Data section:

################

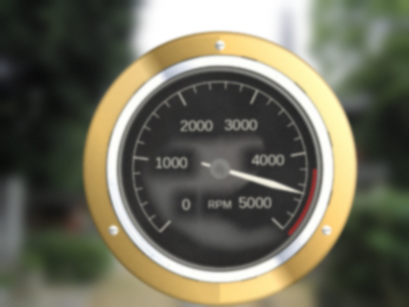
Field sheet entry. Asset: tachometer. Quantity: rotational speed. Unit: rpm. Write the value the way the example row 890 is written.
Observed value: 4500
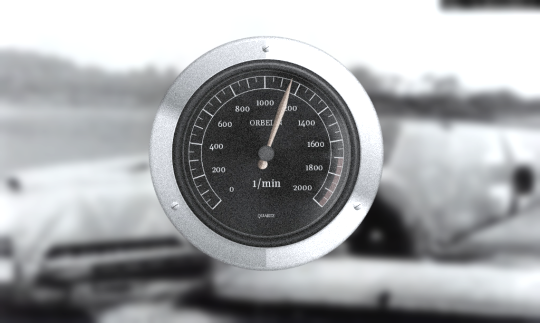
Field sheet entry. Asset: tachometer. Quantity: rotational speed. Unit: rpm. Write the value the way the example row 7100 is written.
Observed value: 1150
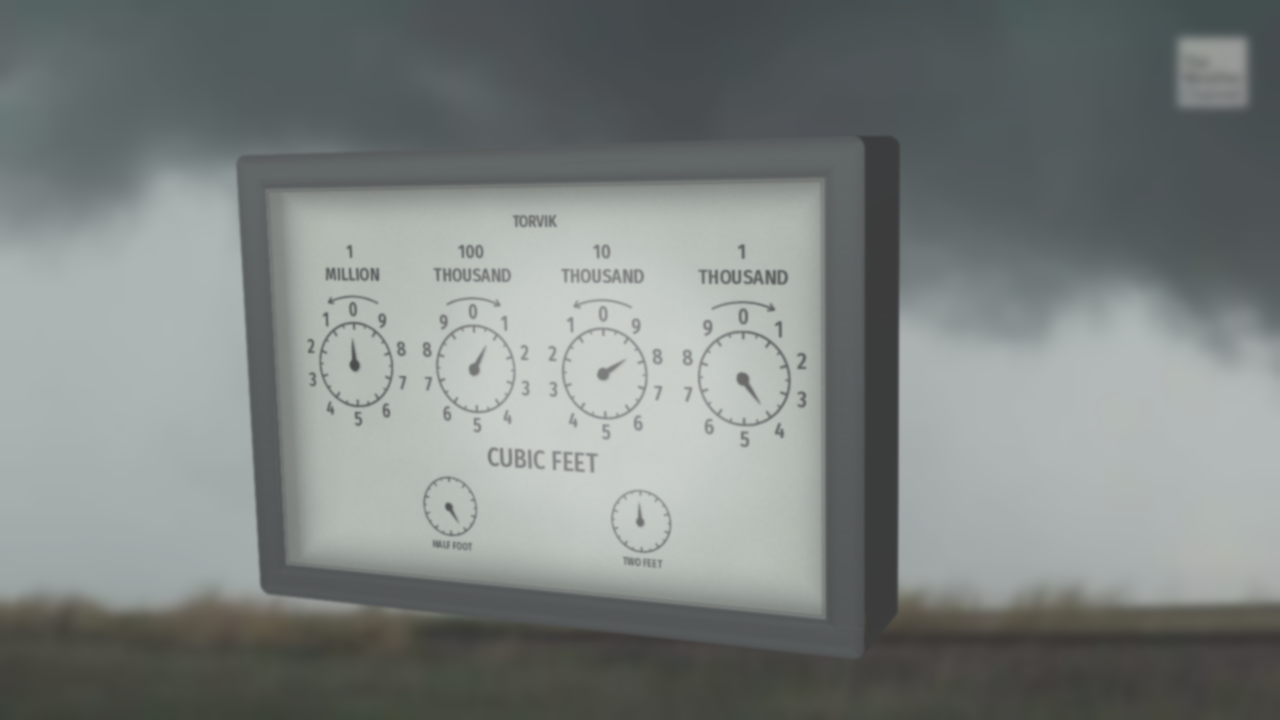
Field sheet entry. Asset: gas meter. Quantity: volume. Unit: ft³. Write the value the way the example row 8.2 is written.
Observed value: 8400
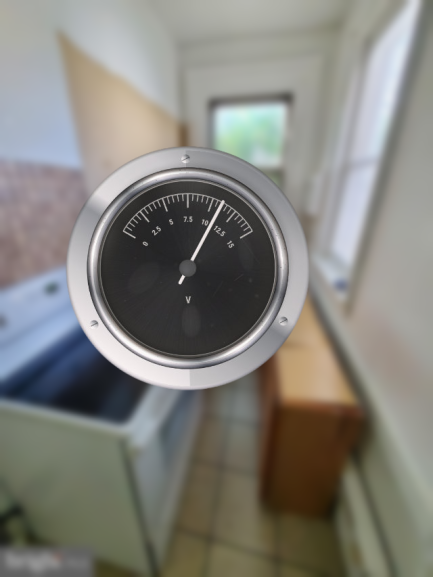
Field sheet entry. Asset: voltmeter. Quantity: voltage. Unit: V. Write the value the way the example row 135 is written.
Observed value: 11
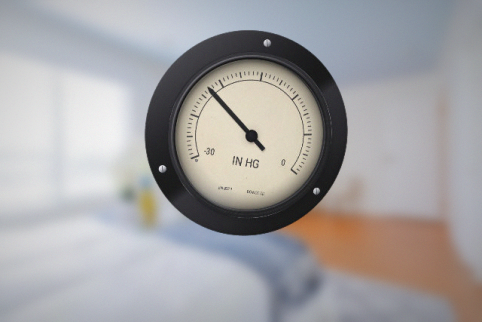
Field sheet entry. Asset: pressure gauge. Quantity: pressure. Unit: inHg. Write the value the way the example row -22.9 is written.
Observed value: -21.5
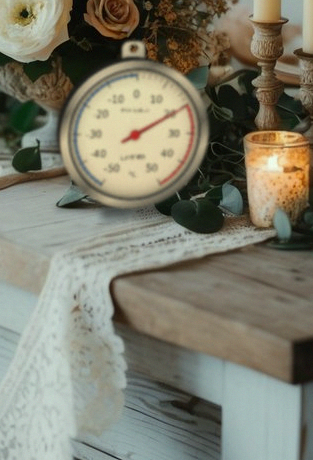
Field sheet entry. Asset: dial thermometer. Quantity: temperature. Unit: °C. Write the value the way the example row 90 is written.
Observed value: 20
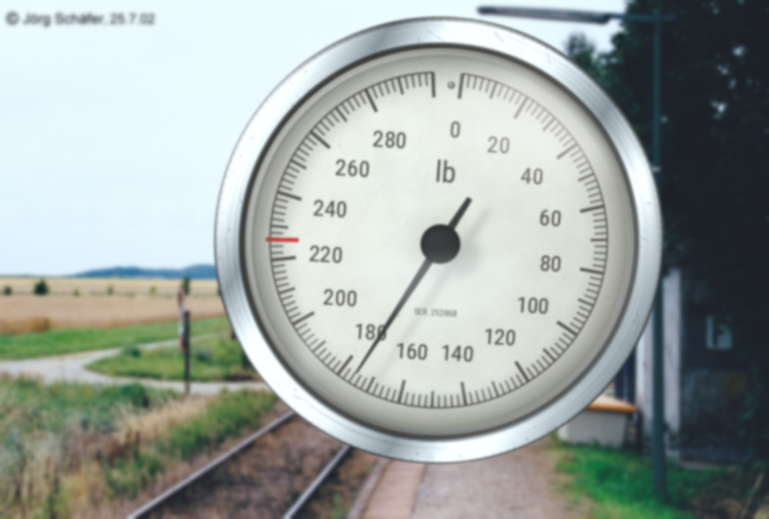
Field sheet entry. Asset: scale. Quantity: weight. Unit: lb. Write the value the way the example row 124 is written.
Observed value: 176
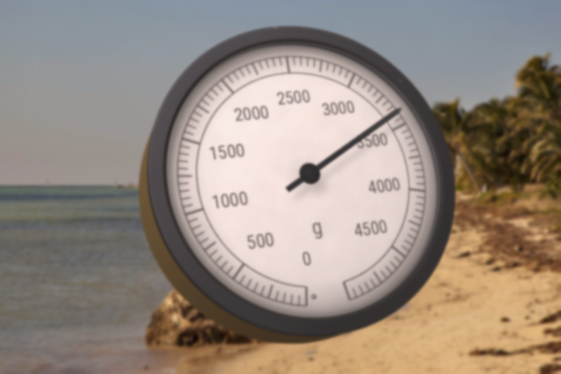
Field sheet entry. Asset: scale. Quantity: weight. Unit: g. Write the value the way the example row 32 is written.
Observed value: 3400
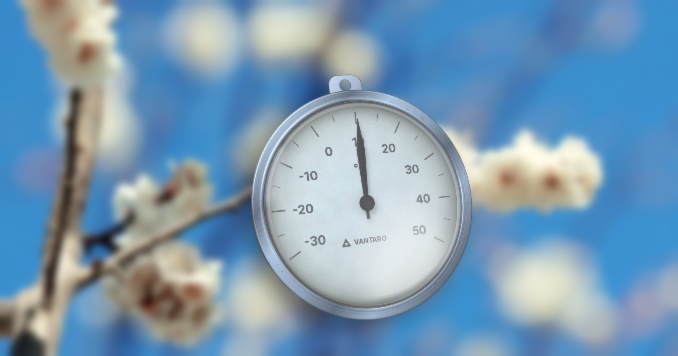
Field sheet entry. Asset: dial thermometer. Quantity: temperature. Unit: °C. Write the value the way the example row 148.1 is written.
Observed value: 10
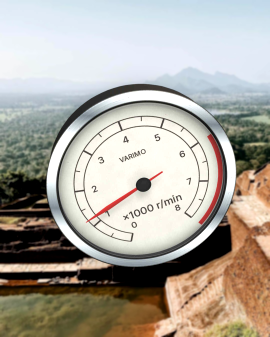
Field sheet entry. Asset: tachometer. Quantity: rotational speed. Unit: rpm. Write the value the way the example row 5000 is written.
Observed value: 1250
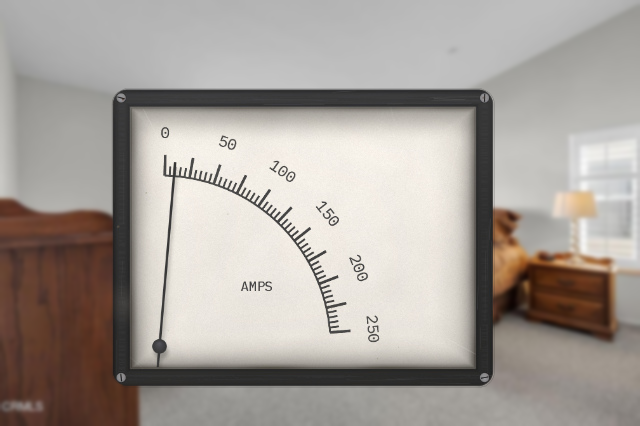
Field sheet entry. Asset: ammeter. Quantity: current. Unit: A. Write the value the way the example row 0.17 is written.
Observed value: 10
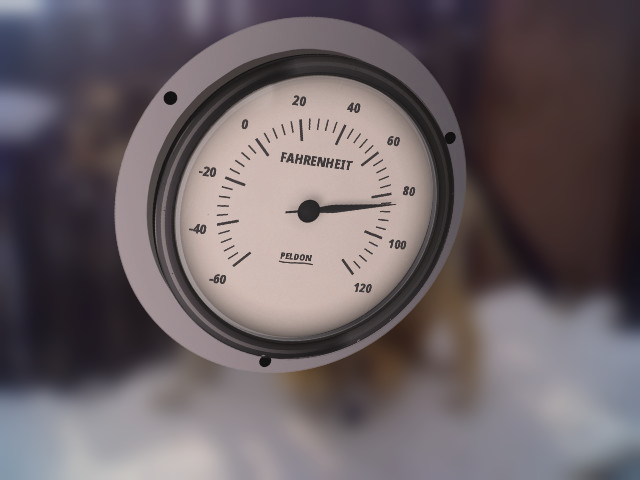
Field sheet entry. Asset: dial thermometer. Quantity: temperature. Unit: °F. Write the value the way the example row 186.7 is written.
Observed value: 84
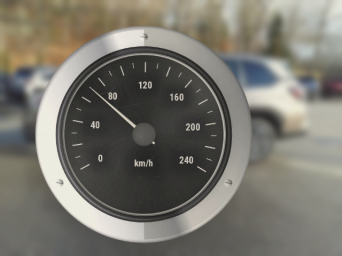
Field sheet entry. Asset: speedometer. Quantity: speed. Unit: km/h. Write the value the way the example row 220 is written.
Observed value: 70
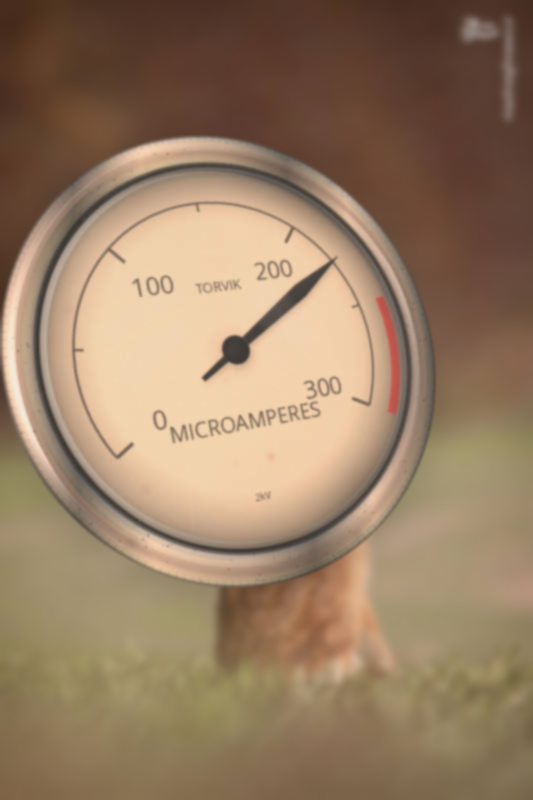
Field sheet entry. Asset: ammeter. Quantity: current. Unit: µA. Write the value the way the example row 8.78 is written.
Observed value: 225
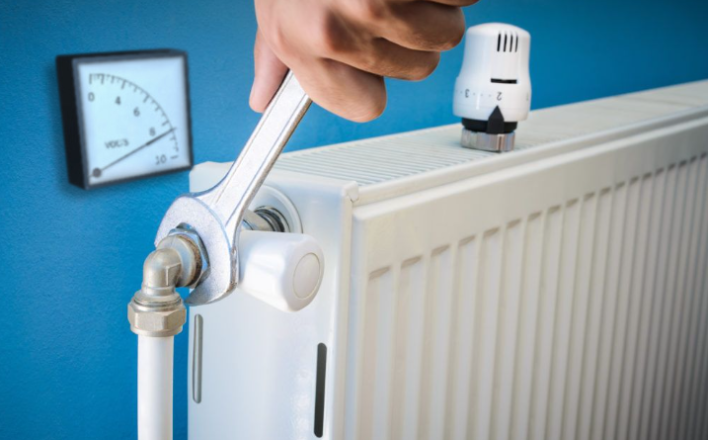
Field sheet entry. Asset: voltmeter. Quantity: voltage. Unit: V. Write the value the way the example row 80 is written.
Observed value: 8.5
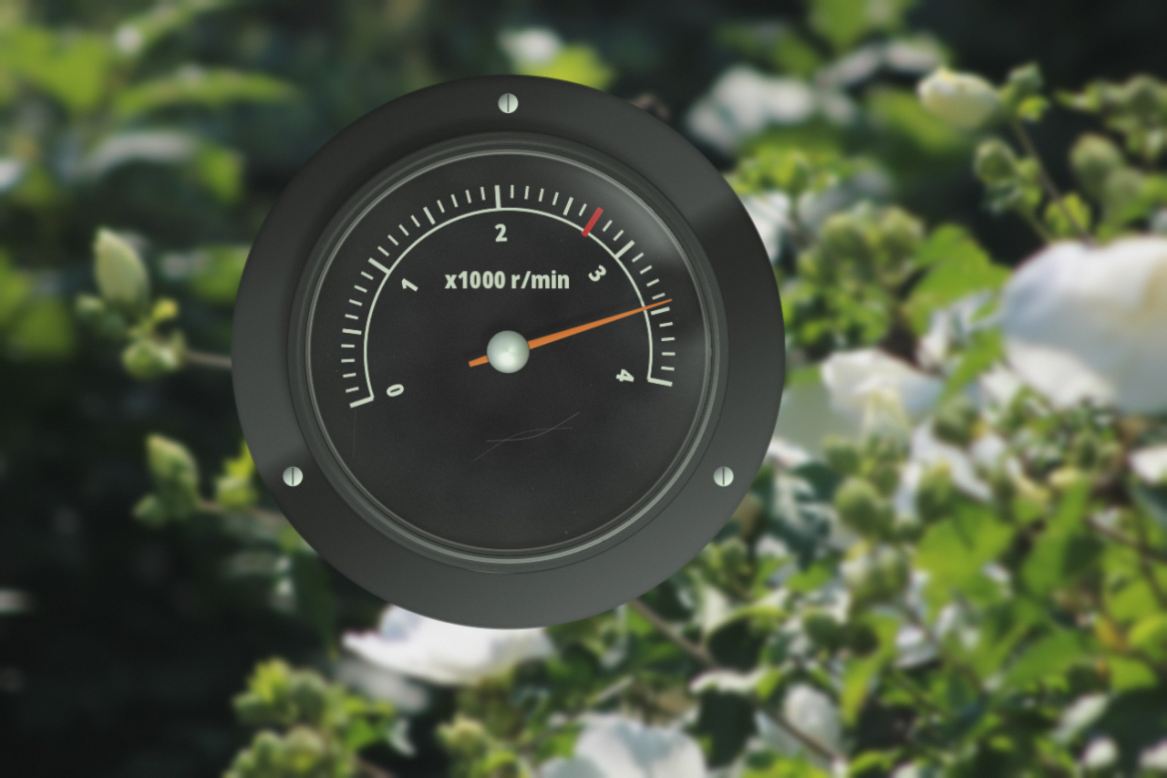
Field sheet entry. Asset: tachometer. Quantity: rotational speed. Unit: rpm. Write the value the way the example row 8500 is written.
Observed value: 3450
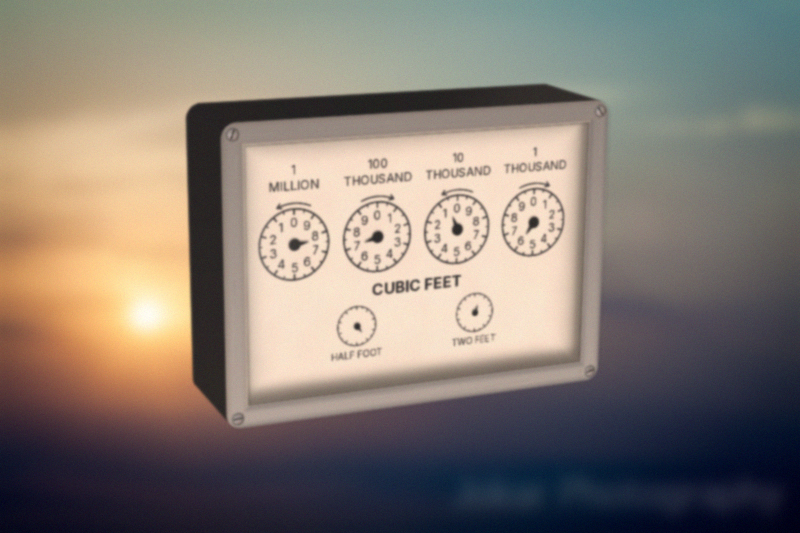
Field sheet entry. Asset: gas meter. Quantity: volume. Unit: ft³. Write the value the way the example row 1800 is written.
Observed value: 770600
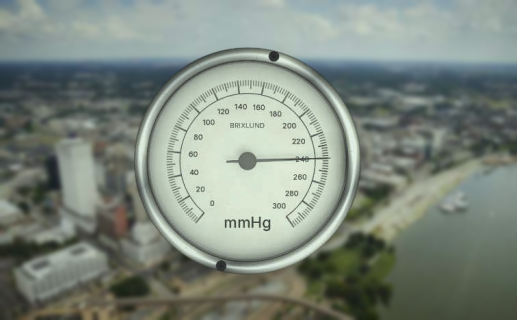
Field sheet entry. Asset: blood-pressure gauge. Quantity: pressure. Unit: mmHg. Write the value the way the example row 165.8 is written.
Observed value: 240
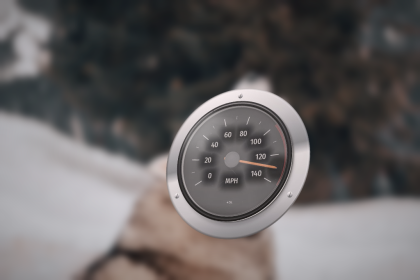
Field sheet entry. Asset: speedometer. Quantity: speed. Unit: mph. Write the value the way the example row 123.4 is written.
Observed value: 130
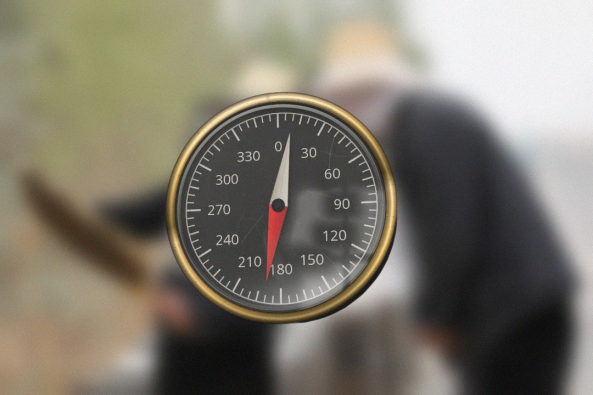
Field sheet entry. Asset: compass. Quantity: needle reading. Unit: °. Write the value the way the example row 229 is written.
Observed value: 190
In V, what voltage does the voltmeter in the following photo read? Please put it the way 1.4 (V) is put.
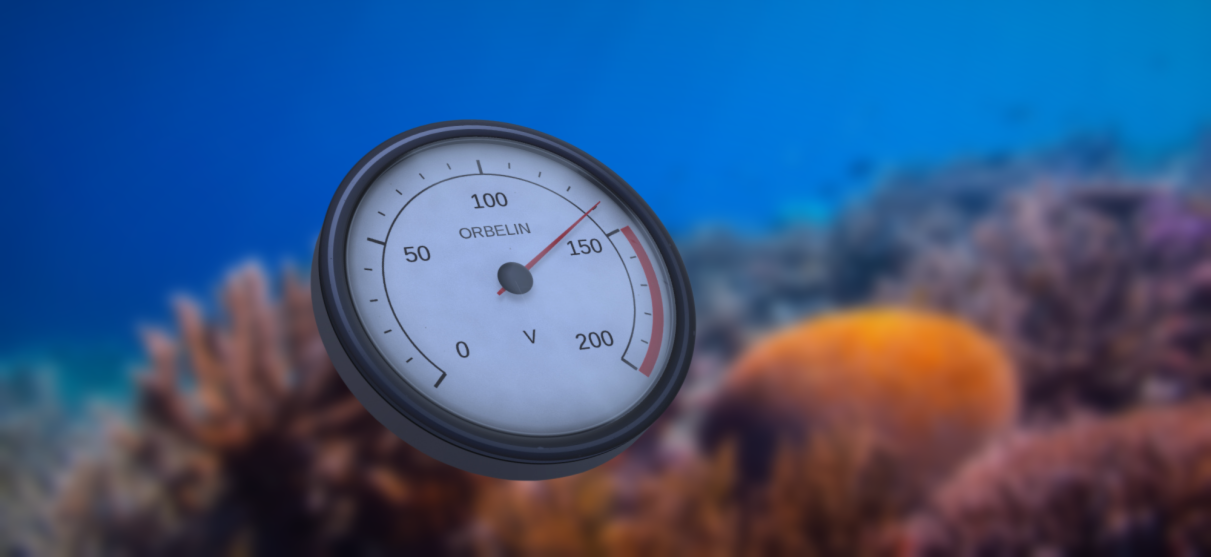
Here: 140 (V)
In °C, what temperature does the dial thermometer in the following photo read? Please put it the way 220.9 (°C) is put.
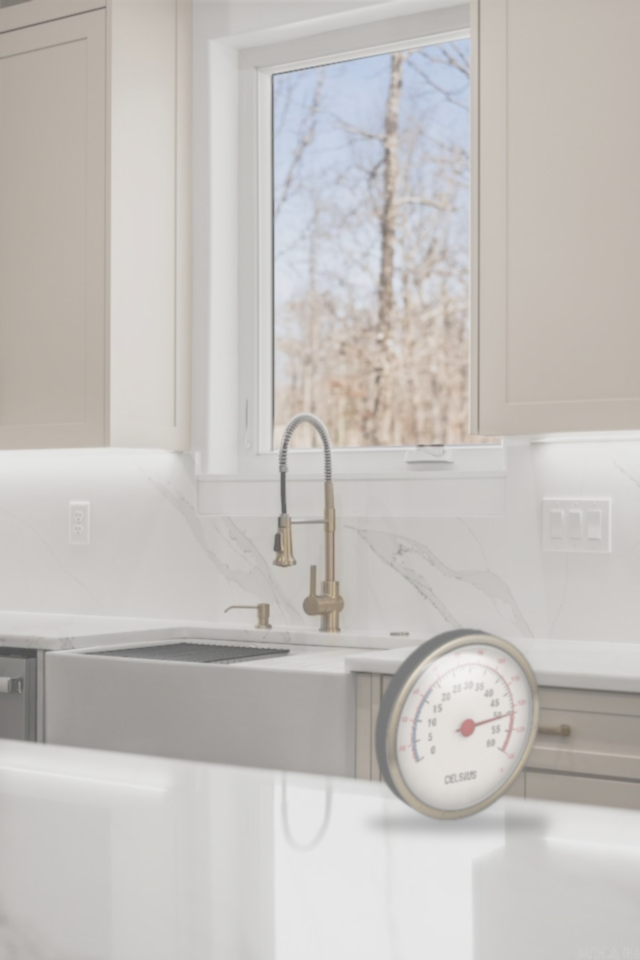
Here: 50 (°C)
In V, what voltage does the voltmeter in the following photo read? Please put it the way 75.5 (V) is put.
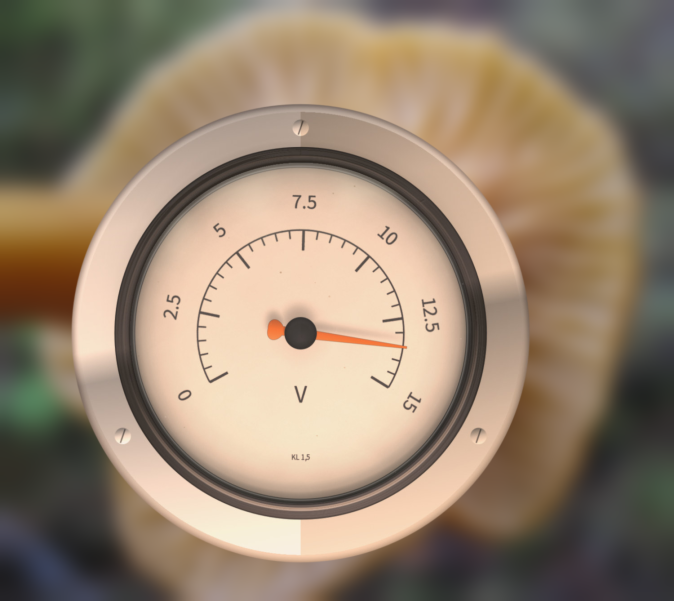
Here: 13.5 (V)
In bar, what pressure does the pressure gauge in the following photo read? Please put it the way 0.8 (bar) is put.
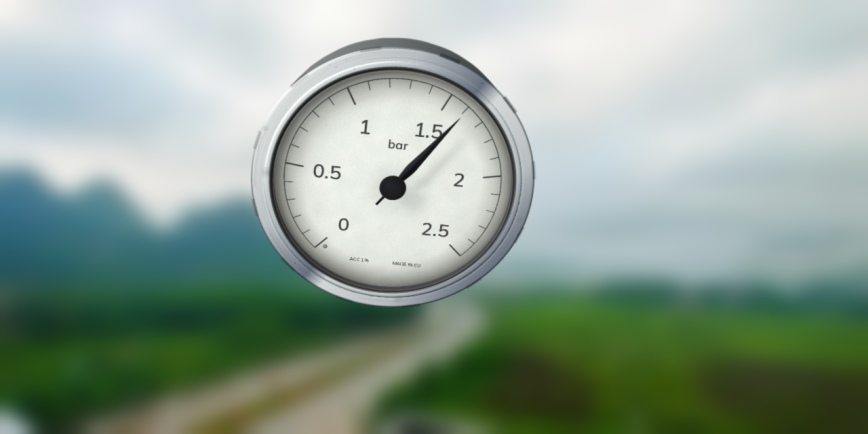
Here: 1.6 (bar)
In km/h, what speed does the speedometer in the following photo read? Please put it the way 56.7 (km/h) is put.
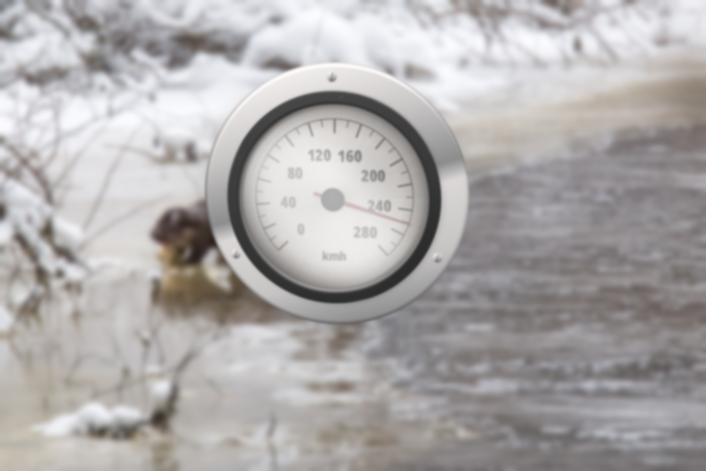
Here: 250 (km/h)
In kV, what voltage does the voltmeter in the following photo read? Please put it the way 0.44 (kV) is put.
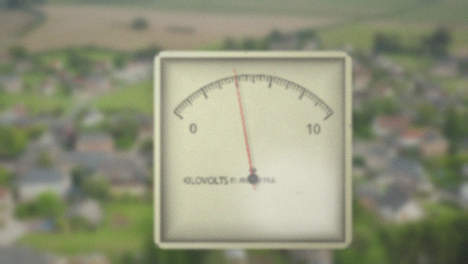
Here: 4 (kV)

################

Quote the items starting with the line that contains "Field sheet entry. Asset: blood-pressure" and going on through the line that contains "Here: 13.5 (V)", with both of those lines included. Leave the pictures out of your answer.

Field sheet entry. Asset: blood-pressure gauge. Quantity: pressure. Unit: mmHg. Write the value the way the example row 165.8 is written.
Observed value: 240
Field sheet entry. Asset: speedometer. Quantity: speed. Unit: mph. Write the value the way the example row 123.4 is written.
Observed value: 130
Field sheet entry. Asset: compass. Quantity: needle reading. Unit: °. Write the value the way the example row 229 is written.
Observed value: 190
In V, what voltage does the voltmeter in the following photo read? Please put it the way 1.4 (V) is put.
Here: 140 (V)
In °C, what temperature does the dial thermometer in the following photo read? Please put it the way 220.9 (°C) is put.
Here: 50 (°C)
In V, what voltage does the voltmeter in the following photo read? Please put it the way 75.5 (V) is put.
Here: 13.5 (V)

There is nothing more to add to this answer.